This past week was my first official week of training for the Madcity Marathon, which is May 25th. My training program is 18 weeks long and is a modified version of the Novice Training I followed for Grandma’s Marathon. I wasn’t ready to jump up to the Intermediate Training just yet; that would have called for me to run 10 miles today. I was pretty worn out by four.
I am catching the marathon bug all over again. I never considered willpower and discipline to be my strengths, but having a long-term training schedule with clearly defined daily tasks turns out to be very motivating. Last year, I trained completely alone. Longing for company, I asked Diene to come along on almost every run. Once, during week 16, when my runs were tapering, we ran 3 miles together. It was the only training run I did with anyone else in Madison.
This year, I have an amazingly expanded network of athletic friends and potential running partners. That merits gratitude. I have the blog as a accountability tool, so I will display my longest run of each week in the sidebar. Not that anyone cares but me.
The endorphins that keep me coming back for more also have an inflammatory response on the goal-setting part of my brain. A few of this year’s dreams are to find a local media outlet for a regular running feature, use the marathon as a $26.2K fundraiser for Project Japale Goune, and create a cult following that will line the 26.2 miles of sidelines on May 25th.
Until I make the time to make those things happen, I will simply go out and run. For my healthy knees and legs, I am very grateful.
3 responses to “Week 1: This is My Brain, Flooded With Endorphins”

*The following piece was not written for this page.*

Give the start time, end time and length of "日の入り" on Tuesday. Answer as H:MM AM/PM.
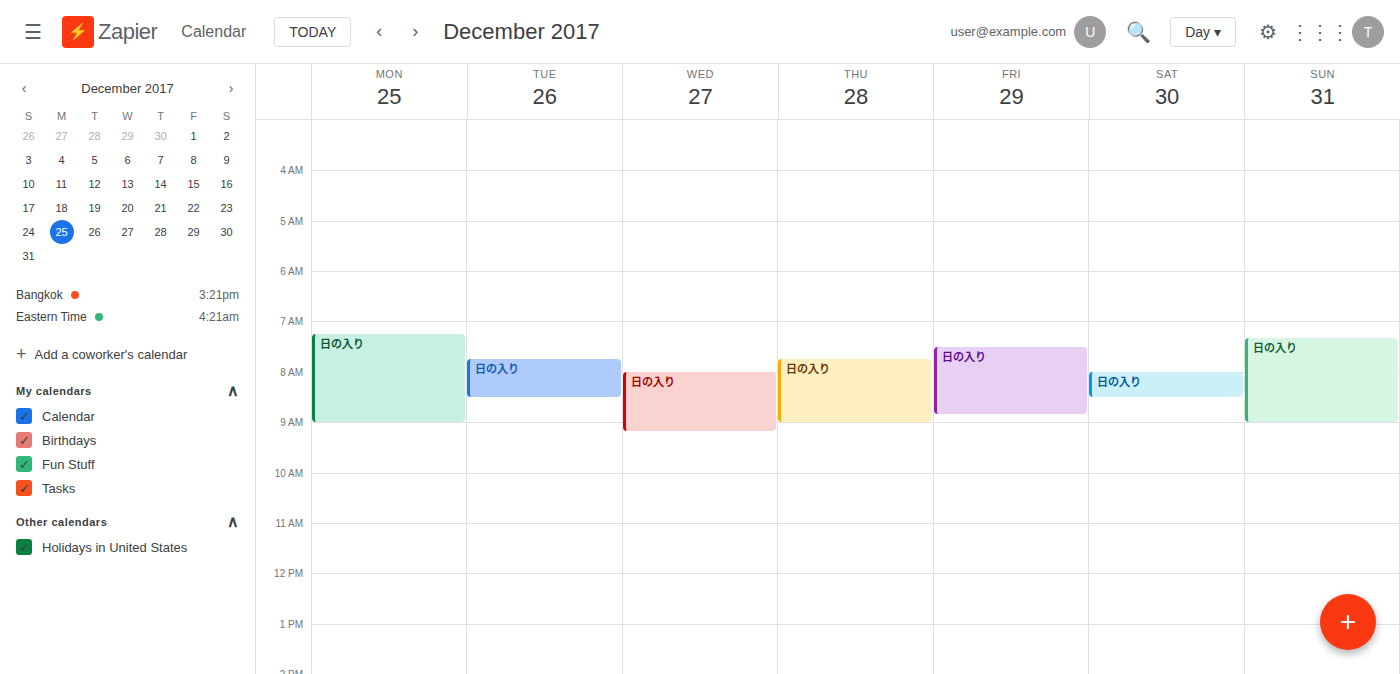
7:45 AM to 8:30 AM, 45 minutesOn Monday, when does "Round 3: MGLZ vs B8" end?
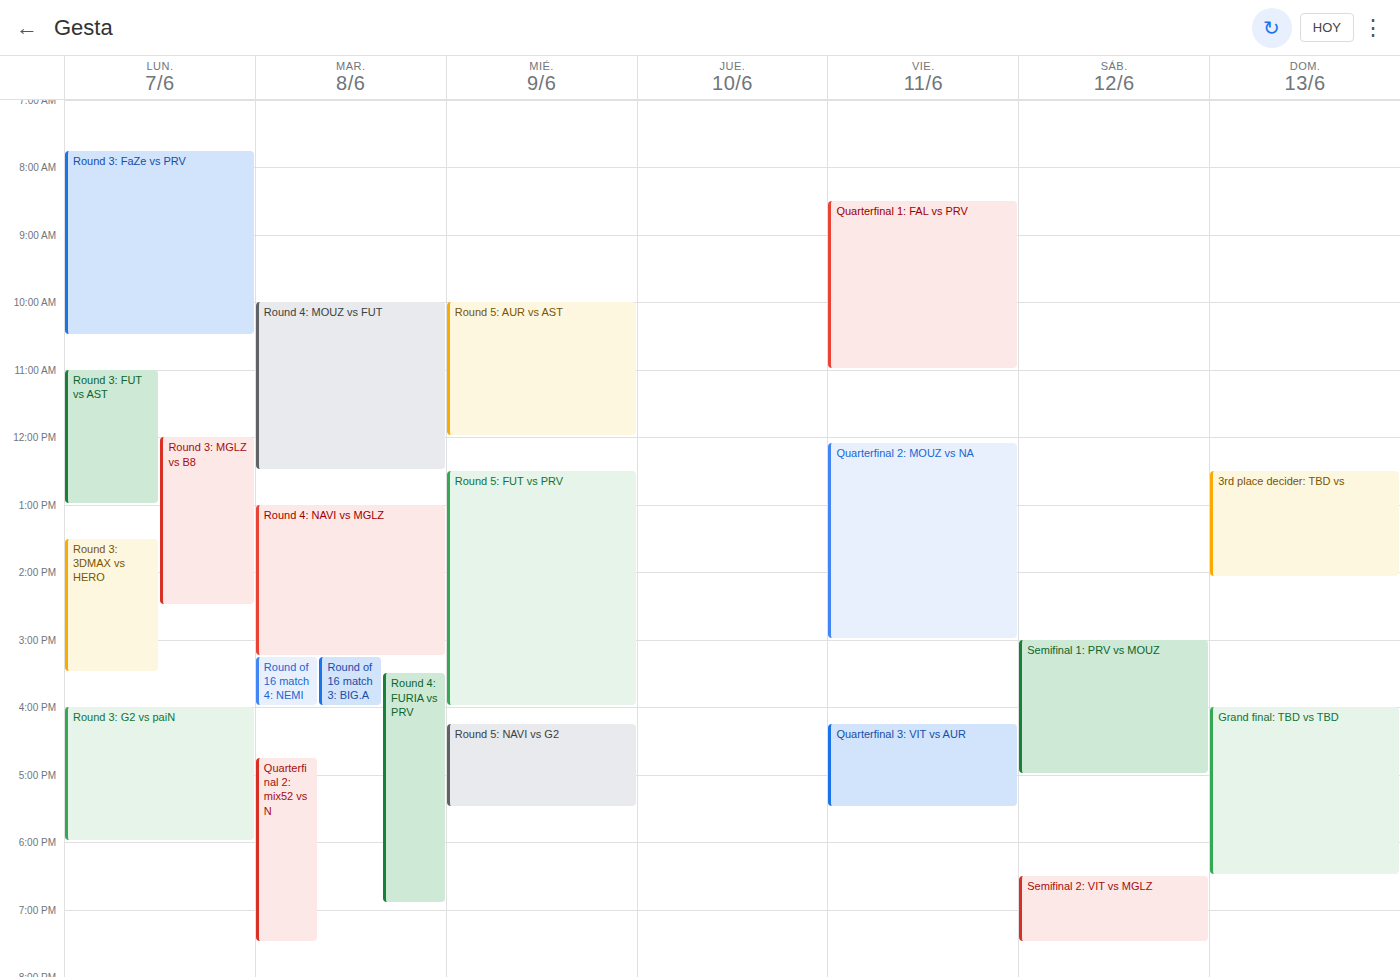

18 weeks of training, whew! Good for you! My bf is training for his 3rd birkie. He was finally able to ski today, but usually he runs 2-3x week since snowfall can’t be counted on sticking through the winter anymore. It can barely be counted on lasting through the week! Crazy weather patterns. Your mucousicles post was funny. 🙂
That whole “runner’s high” is a myth.
@ Turner – I don’t think its a myth at all. Sure, there may be studies that prove it a myth, but I know how I feel when I run and that alone is proof enough.